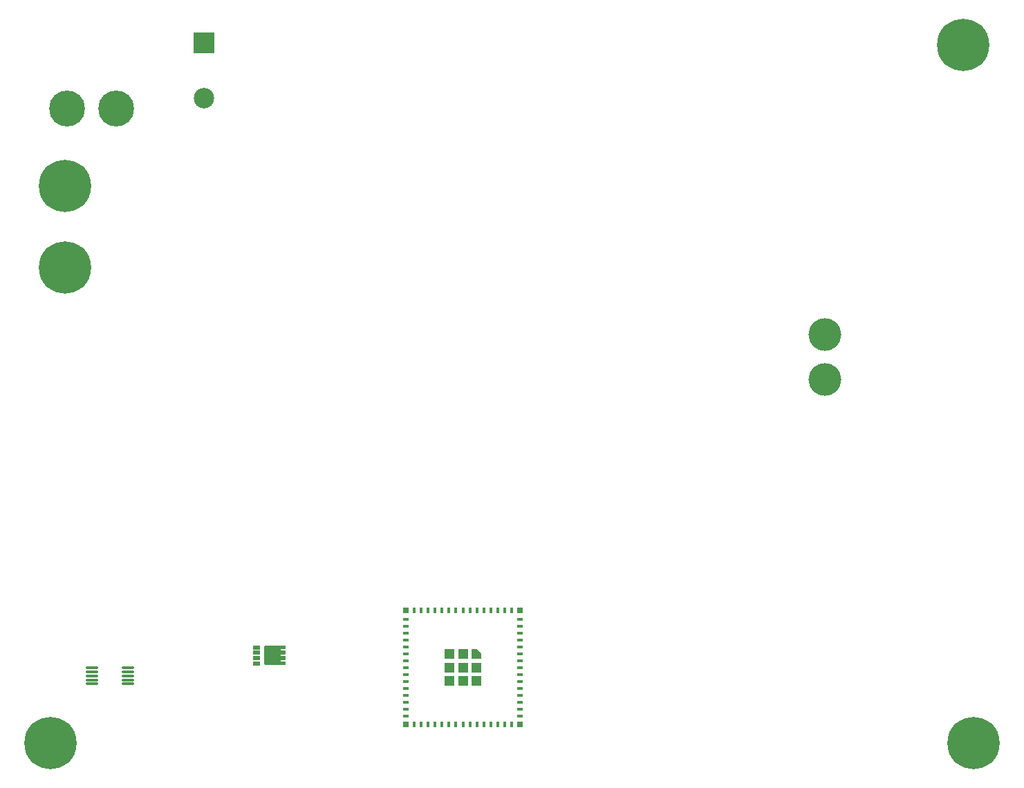
<source format=gbr>
%TF.GenerationSoftware,KiCad,Pcbnew,(6.0.4)*%
%TF.CreationDate,2022-11-13T14:24:48+02:00*%
%TF.ProjectId,pcb_heater_driver,7063625f-6865-4617-9465-725f64726976,rev?*%
%TF.SameCoordinates,Original*%
%TF.FileFunction,Soldermask,Top*%
%TF.FilePolarity,Negative*%
%FSLAX46Y46*%
G04 Gerber Fmt 4.6, Leading zero omitted, Abs format (unit mm)*
G04 Created by KiCad (PCBNEW (6.0.4)) date 2022-11-13 14:24:48*
%MOMM*%
%LPD*%
G01*
G04 APERTURE LIST*
G04 Aperture macros list*
%AMRoundRect*
0 Rectangle with rounded corners*
0 $1 Rounding radius*
0 $2 $3 $4 $5 $6 $7 $8 $9 X,Y pos of 4 corners*
0 Add a 4 corners polygon primitive as box body*
4,1,4,$2,$3,$4,$5,$6,$7,$8,$9,$2,$3,0*
0 Add four circle primitives for the rounded corners*
1,1,$1+$1,$2,$3*
1,1,$1+$1,$4,$5*
1,1,$1+$1,$6,$7*
1,1,$1+$1,$8,$9*
0 Add four rect primitives between the rounded corners*
20,1,$1+$1,$2,$3,$4,$5,0*
20,1,$1+$1,$4,$5,$6,$7,0*
20,1,$1+$1,$6,$7,$8,$9,0*
20,1,$1+$1,$8,$9,$2,$3,0*%
%AMFreePoly0*
4,1,6,0.600000,-0.600000,-0.600000,-0.600000,-0.600000,0.000000,0.000000,0.600000,0.600000,0.600000,0.600000,-0.600000,0.600000,-0.600000,$1*%
%AMFreePoly1*
4,1,43,1.580355,1.210355,1.595000,1.175000,1.595000,0.775000,1.580355,0.739645,1.545000,0.725000,0.975000,0.725000,0.975000,0.575000,1.545000,0.575000,1.580355,0.560355,1.595000,0.525000,1.595000,0.125000,1.580355,0.089645,1.545000,0.075000,0.975000,0.075000,0.975000,-0.075000,1.545000,-0.075000,1.580355,-0.089645,1.595000,-0.125000,1.595000,-0.525000,1.580355,-0.560355,
1.545000,-0.575000,0.975000,-0.575000,0.975000,-0.725000,1.545000,-0.725000,1.580355,-0.739645,1.595000,-0.775000,1.595000,-1.175000,1.580355,-1.210355,1.545000,-1.225000,0.925000,-1.225000,0.889645,-1.210355,0.875000,-1.175000,-0.925000,-1.175000,-0.960355,-1.160355,-0.975000,-1.125000,-0.975000,1.125000,-0.960355,1.160355,-0.925000,1.175000,0.875000,1.175000,0.889645,1.210355,
0.925000,1.225000,1.545000,1.225000,1.580355,1.210355,1.580355,1.210355,$1*%
G04 Aperture macros list end*
%ADD10C,3.600000*%
%ADD11C,6.400000*%
%ADD12C,4.400000*%
%ADD13C,2.600000*%
%ADD14R,0.800000X0.800000*%
%ADD15R,1.200000X1.200000*%
%ADD16FreePoly0,270.000000*%
%ADD17R,0.800000X0.400000*%
%ADD18R,0.400000X0.800000*%
%ADD19RoundRect,0.075000X-0.650000X-0.075000X0.650000X-0.075000X0.650000X0.075000X-0.650000X0.075000X0*%
%ADD20RoundRect,0.050000X-0.415000X-0.200000X0.415000X-0.200000X0.415000X0.200000X-0.415000X0.200000X0*%
%ADD21FreePoly1,0.000000*%
%ADD22R,2.500000X2.500000*%
%ADD23C,2.500000*%
%ADD24C,4.000000*%
G04 APERTURE END LIST*
D10*
%TO.C,H8*%
X157500000Y-27250000D03*
D11*
X157500000Y-27250000D03*
%TD*%
D10*
%TO.C,H7*%
X158750000Y-112750000D03*
D11*
X158750000Y-112750000D03*
%TD*%
D10*
%TO.C,H5*%
X45750000Y-112750000D03*
D11*
X45750000Y-112750000D03*
%TD*%
D10*
%TO.C,H4*%
X47500000Y-54500000D03*
D11*
X47500000Y-54500000D03*
%TD*%
D10*
%TO.C,H3*%
X47500000Y-44500000D03*
D11*
X47500000Y-44500000D03*
%TD*%
D12*
%TO.C,H2*%
X53750000Y-35000000D03*
D13*
X53750000Y-35000000D03*
%TD*%
D12*
%TO.C,H1*%
X47800000Y-35000000D03*
D13*
X47800000Y-35000000D03*
%TD*%
D14*
%TO.C,U1*%
X103250000Y-110500000D03*
X89250000Y-110500000D03*
X89250000Y-96500000D03*
X103250000Y-96500000D03*
D15*
X97900000Y-103500000D03*
X96250000Y-103500000D03*
X94600000Y-105150000D03*
X94600000Y-103500000D03*
D16*
X97900000Y-101850000D03*
D15*
X97900000Y-105150000D03*
X96250000Y-105150000D03*
X96250000Y-101850000D03*
X94600000Y-101850000D03*
D17*
X103250000Y-97550000D03*
X103250000Y-98400000D03*
X103250000Y-99250000D03*
X103250000Y-100100000D03*
X103250000Y-100950000D03*
X103250000Y-101800000D03*
X103250000Y-102650000D03*
X103250000Y-103500000D03*
X103250000Y-104350000D03*
X103250000Y-105200000D03*
X103250000Y-106050000D03*
X103250000Y-106900000D03*
X103250000Y-107750000D03*
X103250000Y-108600000D03*
X103250000Y-109450000D03*
D18*
X102200000Y-110500000D03*
X101350000Y-110500000D03*
X100500000Y-110500000D03*
X99650000Y-110500000D03*
X98800000Y-110500000D03*
X97950000Y-110500000D03*
X97100000Y-110500000D03*
X96250000Y-110500000D03*
X95400000Y-110500000D03*
X94550000Y-110500000D03*
X93700000Y-110500000D03*
X92850000Y-110500000D03*
X92000000Y-110500000D03*
X91150000Y-110500000D03*
X90300000Y-110500000D03*
D17*
X89250000Y-109450000D03*
X89250000Y-108600000D03*
X89250000Y-107750000D03*
X89250000Y-106900000D03*
X89250000Y-106050000D03*
X89250000Y-105200000D03*
X89250000Y-104350000D03*
X89250000Y-103500000D03*
X89250000Y-102650000D03*
X89250000Y-101800000D03*
X89250000Y-100950000D03*
X89250000Y-100100000D03*
X89250000Y-99250000D03*
X89250000Y-98400000D03*
X89250000Y-97550000D03*
D18*
X90300000Y-96500000D03*
X91150000Y-96500000D03*
X92000000Y-96500000D03*
X92850000Y-96500000D03*
X93700000Y-96500000D03*
X94550000Y-96500000D03*
X95400000Y-96500000D03*
X96250000Y-96500000D03*
X97100000Y-96500000D03*
X97950000Y-96500000D03*
X98800000Y-96500000D03*
X99650000Y-96500000D03*
X100500000Y-96500000D03*
X101350000Y-96500000D03*
X102200000Y-96500000D03*
%TD*%
D19*
%TO.C,U2*%
X50800001Y-103500000D03*
X50800001Y-104000000D03*
X50800001Y-104500000D03*
X50800001Y-105000000D03*
X50800001Y-105500000D03*
X55200001Y-105500000D03*
X55200001Y-105000000D03*
X55200001Y-104500000D03*
X55200001Y-104000000D03*
X55200001Y-103500000D03*
%TD*%
D20*
%TO.C,Q1*%
X70965001Y-101025000D03*
X70965001Y-101675000D03*
X70965001Y-102325000D03*
X70965001Y-102975000D03*
D21*
X72905001Y-102000000D03*
%TD*%
D22*
%TO.C,PS1*%
X64550000Y-26992500D03*
D23*
X64550000Y-33742500D03*
D24*
X140550000Y-68242500D03*
X140550000Y-62742500D03*
%TD*%
M02*

</source>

----------------------------------------

EXERCISE DESCRIPTION: Working from the data above, extract solely the lines from the one containing "X103250000Y-97550000D03*" through the one containing "X91150000Y-110500000D03*", exactly as they appear, both included.

RESULT FOR THIS EXERCISE:
X103250000Y-97550000D03*
X103250000Y-98400000D03*
X103250000Y-99250000D03*
X103250000Y-100100000D03*
X103250000Y-100950000D03*
X103250000Y-101800000D03*
X103250000Y-102650000D03*
X103250000Y-103500000D03*
X103250000Y-104350000D03*
X103250000Y-105200000D03*
X103250000Y-106050000D03*
X103250000Y-106900000D03*
X103250000Y-107750000D03*
X103250000Y-108600000D03*
X103250000Y-109450000D03*
D18*
X102200000Y-110500000D03*
X101350000Y-110500000D03*
X100500000Y-110500000D03*
X99650000Y-110500000D03*
X98800000Y-110500000D03*
X97950000Y-110500000D03*
X97100000Y-110500000D03*
X96250000Y-110500000D03*
X95400000Y-110500000D03*
X94550000Y-110500000D03*
X93700000Y-110500000D03*
X92850000Y-110500000D03*
X92000000Y-110500000D03*
X91150000Y-110500000D03*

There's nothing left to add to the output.